Mr. GLADSTONE expressed his astonishment that the hon. gentleman should have stopped short when professing to read to the house the opinions of the Governor of Van Dieman’s Land. If the hon. gentleman had read on, he would have found the very passages which he [Mr. Gladstone] had quoted. [Loud cries of Hear] That passage was the consummation of the Governor’s reasoning on the subject and was as follows:—”Without therefore, wishing or presuming to give an opinion on the general question of the best form of Legislative body. I may say that under the peculiar circumstances of these colonies, I should most strenuously recommend the adoption of a second or upper chamber. [Cheers.]
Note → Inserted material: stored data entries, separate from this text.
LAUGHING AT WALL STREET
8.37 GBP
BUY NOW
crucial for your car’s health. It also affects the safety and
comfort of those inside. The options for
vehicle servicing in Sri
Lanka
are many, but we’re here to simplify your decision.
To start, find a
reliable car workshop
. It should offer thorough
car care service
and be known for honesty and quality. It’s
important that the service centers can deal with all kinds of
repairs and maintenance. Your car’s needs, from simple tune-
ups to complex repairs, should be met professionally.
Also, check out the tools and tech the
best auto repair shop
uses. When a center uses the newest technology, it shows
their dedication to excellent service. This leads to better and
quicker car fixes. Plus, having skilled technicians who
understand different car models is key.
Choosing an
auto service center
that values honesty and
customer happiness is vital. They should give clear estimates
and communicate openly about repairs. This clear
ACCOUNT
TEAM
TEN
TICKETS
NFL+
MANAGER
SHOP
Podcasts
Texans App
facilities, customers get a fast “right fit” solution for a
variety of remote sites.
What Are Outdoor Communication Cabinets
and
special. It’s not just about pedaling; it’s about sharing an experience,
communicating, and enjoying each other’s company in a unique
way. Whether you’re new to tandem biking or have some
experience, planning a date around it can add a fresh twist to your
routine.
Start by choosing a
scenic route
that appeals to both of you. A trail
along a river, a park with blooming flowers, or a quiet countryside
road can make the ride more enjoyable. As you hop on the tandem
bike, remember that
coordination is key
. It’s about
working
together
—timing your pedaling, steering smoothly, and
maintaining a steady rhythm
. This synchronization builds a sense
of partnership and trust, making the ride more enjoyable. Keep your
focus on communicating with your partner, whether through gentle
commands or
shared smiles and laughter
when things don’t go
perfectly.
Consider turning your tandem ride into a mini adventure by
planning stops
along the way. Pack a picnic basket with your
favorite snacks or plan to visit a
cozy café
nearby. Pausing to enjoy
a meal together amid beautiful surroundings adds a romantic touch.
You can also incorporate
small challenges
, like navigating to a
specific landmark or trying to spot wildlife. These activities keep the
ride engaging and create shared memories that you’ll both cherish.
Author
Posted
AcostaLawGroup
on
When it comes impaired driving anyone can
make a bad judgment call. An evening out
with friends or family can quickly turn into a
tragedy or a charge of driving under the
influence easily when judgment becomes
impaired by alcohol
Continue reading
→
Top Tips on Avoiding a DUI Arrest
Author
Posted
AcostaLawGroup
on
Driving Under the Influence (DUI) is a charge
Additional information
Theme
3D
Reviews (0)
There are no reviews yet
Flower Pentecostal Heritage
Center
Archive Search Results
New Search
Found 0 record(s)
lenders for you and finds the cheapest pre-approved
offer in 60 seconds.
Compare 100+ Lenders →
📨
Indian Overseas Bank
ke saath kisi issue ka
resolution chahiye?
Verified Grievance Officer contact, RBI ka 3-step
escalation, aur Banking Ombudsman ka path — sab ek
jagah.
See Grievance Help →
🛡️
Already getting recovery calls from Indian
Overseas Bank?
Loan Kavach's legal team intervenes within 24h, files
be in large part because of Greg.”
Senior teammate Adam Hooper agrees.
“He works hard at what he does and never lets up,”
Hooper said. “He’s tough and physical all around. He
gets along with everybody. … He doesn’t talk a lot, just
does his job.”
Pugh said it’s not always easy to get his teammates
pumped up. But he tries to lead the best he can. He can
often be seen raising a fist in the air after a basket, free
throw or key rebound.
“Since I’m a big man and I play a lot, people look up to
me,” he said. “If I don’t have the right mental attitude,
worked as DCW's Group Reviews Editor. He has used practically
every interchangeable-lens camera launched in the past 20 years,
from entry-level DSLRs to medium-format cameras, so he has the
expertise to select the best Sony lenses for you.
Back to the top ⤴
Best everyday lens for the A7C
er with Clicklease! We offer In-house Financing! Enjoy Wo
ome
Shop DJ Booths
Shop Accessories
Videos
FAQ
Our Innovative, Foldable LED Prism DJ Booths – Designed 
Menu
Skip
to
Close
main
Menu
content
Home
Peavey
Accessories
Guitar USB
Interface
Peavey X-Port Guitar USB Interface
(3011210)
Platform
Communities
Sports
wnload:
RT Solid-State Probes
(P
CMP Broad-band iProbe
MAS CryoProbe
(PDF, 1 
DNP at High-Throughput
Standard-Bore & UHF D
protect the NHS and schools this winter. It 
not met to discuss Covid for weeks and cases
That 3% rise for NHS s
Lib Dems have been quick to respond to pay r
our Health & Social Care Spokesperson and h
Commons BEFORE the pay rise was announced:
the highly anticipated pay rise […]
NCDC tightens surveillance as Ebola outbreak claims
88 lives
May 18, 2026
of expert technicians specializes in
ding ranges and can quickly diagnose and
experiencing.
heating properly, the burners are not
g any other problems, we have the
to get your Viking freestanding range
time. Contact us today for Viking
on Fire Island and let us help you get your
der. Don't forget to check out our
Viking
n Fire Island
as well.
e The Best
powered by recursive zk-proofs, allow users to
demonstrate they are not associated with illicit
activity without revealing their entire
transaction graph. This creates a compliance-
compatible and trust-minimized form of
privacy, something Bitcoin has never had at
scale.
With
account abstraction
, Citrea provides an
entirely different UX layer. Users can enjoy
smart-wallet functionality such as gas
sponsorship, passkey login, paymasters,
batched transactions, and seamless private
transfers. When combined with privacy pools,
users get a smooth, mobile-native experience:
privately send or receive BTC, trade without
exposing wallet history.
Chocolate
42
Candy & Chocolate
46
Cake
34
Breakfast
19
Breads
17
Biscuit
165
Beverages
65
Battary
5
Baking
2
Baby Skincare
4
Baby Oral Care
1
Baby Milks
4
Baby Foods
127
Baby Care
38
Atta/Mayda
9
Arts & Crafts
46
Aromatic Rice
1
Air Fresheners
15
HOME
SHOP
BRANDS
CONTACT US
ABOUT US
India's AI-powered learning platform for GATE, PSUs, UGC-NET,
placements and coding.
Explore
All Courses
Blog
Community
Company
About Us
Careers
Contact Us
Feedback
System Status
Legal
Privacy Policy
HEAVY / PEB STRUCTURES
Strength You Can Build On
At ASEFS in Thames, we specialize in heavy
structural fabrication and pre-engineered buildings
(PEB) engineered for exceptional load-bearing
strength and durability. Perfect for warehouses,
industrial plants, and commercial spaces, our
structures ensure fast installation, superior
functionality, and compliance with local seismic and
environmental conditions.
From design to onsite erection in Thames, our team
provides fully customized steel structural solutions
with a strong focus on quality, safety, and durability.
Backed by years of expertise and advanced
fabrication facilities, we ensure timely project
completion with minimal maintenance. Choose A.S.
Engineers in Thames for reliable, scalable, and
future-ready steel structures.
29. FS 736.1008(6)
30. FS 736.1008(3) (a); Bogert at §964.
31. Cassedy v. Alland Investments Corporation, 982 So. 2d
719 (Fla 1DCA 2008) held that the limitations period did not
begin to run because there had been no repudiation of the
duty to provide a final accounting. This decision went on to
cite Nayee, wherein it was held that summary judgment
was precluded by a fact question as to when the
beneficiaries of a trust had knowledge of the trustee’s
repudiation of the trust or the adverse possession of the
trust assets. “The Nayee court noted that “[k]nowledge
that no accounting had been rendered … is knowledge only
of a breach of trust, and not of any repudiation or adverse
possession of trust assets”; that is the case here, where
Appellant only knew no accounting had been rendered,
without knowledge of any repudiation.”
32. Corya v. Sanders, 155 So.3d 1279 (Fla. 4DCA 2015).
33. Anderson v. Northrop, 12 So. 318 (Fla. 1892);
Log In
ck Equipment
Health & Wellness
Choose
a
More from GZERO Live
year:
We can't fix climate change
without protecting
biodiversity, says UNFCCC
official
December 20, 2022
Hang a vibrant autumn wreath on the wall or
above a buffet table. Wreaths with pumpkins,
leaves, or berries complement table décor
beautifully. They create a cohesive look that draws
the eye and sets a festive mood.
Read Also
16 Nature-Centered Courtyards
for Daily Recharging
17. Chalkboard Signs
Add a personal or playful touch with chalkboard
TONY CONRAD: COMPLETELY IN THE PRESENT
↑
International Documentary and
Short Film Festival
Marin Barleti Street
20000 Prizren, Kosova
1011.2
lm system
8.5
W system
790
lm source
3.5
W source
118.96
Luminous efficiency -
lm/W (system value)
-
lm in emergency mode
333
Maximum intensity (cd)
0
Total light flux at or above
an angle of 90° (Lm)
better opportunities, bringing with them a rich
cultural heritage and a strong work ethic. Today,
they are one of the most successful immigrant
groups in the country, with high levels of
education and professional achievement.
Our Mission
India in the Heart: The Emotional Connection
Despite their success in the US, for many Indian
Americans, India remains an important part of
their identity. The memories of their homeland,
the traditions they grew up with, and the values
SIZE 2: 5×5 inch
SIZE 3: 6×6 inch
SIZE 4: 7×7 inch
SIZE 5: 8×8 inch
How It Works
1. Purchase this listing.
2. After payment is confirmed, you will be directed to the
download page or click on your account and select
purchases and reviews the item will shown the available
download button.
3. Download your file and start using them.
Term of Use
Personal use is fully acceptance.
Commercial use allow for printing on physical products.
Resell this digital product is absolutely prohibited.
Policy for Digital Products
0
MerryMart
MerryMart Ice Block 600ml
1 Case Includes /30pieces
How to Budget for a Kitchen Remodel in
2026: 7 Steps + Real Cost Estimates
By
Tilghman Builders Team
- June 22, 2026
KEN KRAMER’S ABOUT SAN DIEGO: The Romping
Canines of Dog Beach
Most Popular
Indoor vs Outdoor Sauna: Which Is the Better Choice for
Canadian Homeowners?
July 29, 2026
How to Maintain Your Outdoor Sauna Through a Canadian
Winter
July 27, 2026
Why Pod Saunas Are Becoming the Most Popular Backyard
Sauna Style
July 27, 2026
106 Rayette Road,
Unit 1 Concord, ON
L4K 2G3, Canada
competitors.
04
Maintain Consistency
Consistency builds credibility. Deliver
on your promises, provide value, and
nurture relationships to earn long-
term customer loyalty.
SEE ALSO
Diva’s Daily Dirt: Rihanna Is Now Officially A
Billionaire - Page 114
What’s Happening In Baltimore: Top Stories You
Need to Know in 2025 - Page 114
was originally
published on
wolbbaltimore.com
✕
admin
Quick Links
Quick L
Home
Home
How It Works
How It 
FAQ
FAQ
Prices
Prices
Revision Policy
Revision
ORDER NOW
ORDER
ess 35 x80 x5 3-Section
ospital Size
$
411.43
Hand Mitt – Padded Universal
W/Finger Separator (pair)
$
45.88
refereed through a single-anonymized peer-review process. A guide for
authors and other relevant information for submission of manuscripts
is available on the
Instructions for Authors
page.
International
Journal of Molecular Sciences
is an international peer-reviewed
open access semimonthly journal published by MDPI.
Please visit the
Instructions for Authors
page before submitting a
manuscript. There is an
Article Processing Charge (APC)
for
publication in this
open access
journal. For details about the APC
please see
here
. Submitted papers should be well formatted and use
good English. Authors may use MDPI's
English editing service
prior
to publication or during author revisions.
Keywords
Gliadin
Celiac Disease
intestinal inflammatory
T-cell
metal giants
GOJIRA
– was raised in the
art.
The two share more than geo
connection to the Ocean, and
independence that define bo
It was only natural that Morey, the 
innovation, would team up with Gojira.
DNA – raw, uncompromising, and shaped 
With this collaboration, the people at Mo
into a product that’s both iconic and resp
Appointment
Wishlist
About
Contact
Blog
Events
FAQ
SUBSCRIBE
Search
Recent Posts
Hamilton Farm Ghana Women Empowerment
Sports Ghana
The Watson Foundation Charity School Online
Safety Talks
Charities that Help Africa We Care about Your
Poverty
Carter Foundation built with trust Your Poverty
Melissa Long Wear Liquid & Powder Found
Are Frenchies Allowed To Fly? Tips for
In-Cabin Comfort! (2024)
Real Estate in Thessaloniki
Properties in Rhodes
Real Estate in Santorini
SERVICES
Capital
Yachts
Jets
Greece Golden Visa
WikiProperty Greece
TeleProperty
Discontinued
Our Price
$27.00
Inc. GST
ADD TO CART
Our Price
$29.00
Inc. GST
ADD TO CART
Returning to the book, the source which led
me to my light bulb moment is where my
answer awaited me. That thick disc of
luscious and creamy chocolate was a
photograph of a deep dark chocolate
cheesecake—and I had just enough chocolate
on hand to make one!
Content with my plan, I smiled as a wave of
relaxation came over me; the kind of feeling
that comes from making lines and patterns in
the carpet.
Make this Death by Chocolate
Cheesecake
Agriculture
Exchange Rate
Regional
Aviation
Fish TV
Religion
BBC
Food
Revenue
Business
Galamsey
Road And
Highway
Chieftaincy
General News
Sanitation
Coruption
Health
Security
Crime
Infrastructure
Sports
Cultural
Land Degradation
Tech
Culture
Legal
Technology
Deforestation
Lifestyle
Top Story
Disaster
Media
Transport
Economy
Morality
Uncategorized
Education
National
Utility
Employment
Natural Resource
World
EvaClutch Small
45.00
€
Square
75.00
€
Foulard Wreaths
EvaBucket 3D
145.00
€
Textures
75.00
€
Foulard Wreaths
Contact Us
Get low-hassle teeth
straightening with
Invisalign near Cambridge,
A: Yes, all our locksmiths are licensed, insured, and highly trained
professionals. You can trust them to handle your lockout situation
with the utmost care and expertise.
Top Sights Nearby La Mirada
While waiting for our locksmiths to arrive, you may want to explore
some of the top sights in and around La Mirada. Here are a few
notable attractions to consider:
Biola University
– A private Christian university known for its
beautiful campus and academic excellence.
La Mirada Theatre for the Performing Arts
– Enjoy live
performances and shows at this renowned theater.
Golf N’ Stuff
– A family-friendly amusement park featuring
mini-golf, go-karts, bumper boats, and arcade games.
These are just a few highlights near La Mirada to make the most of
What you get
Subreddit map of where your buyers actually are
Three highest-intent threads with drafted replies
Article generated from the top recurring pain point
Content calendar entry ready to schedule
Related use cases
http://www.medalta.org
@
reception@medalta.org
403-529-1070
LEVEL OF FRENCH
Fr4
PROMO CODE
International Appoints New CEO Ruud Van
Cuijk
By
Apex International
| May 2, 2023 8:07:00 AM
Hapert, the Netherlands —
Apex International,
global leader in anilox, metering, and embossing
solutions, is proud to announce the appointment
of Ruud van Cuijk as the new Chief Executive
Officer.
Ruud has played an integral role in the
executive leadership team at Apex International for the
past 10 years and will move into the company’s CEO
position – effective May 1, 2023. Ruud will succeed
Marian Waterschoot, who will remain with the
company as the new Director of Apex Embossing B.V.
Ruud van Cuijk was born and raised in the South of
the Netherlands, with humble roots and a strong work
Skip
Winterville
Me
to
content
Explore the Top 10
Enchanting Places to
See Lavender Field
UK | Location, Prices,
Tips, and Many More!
Mr. HUME expressed general approbation of the statement made by the Government, but desired two chambers for the Australian colonies. The course which ought to be taken was, to pass an act of the Imperial Parliament authorising each colony to adopt such a constitution as might suit its own convenience; but it ought to be kept in view that nothing should be introduced injurious to the connexion of the colonies with the mother-country. He did not apprehend separation, unless this country acted in the same unjust spirit in which it had acted towards almost every colony. The novel lord ought, at all events, to allow the other colonies to have as good a constitution as the Cape of Good Hope; and there were special grounds indicated in the last accounts from Canada why an elective council should be given to that colony. He was satisfied that the result of the measure would be good or evil to the dependencies of the empire, according as the principles announced by the noble lord should be carried out.
The resolution for leave to bring in a bill for the government of the Australian colonies was then agreed to. The house thereupon resumed and the report was ordered to be brought up on Monday.